• _Work task A_:
Answer these questions from the excerpt on safety controls for in-vitro-produced TPs:
(i) What could address concerns about adventitious agents acquired during manufacturing?
(ii) For which TPs are terminal filtration and irradiation not applicable?
(iii) What could lead to sensitization in both autologous and allogenic settings?
• _Work task B_: Extend the excerpt on safety controls for in-vitro-produced TPs past its final sentence.

• _Excerpt provided_:
In-vitro-produced TPs must be subjected to the same safety controls developed over time for donated blood. Donors should be selected using the same rigorous procedures developed by blood banks to minimize risks of infectious and immunological diseases following transfusion (Zimring et al., 2011). Concerns related to transmission of known and unknown adventitious agents acquired during manufacturing could be addressed using the same sterility tests developed by the pharmaceutical industry and blood banks as part of their GMP procedures (Giarratana et al., 2011). Concerns about transmission of cells potentially transformed by extensive expansion stimuli or other manipulations in culture could be reduced by terminal filtration to eliminate nucleated cells, possibly in association with irradiation, which also reduces the immunological risks of graft versus host disease following transfusion (Zimring et al., 2011). However, these techniques are not applicable to TPs containing erythroblasts and/or immortalized erythroid precursors (that are expected to be able to proliferate in vivo). Before being considered for clinical use, these alternative TPs would need to be evaluated thoroughly for risks associated with the accumulation of genetic mutations. The long-term effects of administration of in-vitro-expanded, autologous RBCs are unknown. Even minor alterations in the expression of blood group antigens and/or acquisition of neoantigens in culture would be of significant concern because multiple administrations of large cell numbers could lead to sensitization in both autologous and allogenic settings.

• _Extracted information_:

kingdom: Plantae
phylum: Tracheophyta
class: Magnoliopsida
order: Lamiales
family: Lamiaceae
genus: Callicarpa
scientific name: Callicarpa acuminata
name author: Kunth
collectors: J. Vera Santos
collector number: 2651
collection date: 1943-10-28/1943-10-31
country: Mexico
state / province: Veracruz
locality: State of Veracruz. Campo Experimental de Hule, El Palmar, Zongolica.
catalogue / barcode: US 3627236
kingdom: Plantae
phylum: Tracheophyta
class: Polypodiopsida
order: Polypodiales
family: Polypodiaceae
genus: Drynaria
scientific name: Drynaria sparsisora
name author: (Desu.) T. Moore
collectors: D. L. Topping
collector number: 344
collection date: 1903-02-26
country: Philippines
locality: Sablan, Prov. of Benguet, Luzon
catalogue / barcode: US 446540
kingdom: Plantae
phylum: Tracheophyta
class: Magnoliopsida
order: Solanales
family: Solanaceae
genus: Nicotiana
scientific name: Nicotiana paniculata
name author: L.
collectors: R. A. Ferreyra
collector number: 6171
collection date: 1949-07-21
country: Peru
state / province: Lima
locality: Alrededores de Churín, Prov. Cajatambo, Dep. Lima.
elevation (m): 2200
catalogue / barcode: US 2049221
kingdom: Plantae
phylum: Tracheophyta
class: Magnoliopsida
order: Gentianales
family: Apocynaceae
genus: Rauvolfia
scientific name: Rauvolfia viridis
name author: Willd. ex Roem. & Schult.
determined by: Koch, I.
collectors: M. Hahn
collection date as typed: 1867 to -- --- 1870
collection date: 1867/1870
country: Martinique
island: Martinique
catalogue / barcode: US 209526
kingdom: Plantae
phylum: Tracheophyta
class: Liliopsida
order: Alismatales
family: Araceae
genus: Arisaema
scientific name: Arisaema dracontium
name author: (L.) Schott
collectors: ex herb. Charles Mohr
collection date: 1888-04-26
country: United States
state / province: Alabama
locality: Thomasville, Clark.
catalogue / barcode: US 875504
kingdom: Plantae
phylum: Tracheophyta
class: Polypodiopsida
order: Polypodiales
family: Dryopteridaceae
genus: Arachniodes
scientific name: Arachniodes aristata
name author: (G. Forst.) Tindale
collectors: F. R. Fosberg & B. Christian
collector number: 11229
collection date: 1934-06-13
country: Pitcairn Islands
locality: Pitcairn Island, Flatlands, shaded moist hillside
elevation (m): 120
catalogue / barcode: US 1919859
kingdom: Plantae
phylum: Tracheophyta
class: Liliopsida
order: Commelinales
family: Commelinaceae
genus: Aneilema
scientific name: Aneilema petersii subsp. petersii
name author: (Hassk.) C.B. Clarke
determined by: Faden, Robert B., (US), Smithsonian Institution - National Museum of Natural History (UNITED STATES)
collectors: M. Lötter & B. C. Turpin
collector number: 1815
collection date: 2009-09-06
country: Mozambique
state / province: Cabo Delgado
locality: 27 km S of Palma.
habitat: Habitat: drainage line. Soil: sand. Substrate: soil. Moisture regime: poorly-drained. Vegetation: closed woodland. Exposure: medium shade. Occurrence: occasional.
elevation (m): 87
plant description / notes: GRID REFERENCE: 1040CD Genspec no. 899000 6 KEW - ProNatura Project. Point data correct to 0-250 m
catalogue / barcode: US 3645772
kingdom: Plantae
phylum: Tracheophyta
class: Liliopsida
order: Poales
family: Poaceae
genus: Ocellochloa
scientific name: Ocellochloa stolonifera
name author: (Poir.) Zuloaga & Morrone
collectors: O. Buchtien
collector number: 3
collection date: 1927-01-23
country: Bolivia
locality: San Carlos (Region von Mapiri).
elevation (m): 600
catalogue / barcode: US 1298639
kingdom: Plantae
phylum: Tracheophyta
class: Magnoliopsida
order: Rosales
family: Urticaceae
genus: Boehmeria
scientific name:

• _Answer space A_:
(i) The same sterility tests that the pharmaceutical industry and blood banks developed as part of their GMP procedures.
(ii) TPs containing erythroblasts and/or immortalized erythroid precursors.
(iii) Multiple administrations of large cell numbers.

• _Answer space B_:
Concluding Remarks
In-vitro-generated erythroid cells including RBCs are needed to address specific needs in transfusion medicine. In addition, they may have broader uses as drug delivery vehicles and in other specific circumstances. Although the generation of enucleated, adult-like RBCs from hESCs and iPSCs still presents a number of challenges, the goal of generating reagent red cells and TPs is increasingly within reach.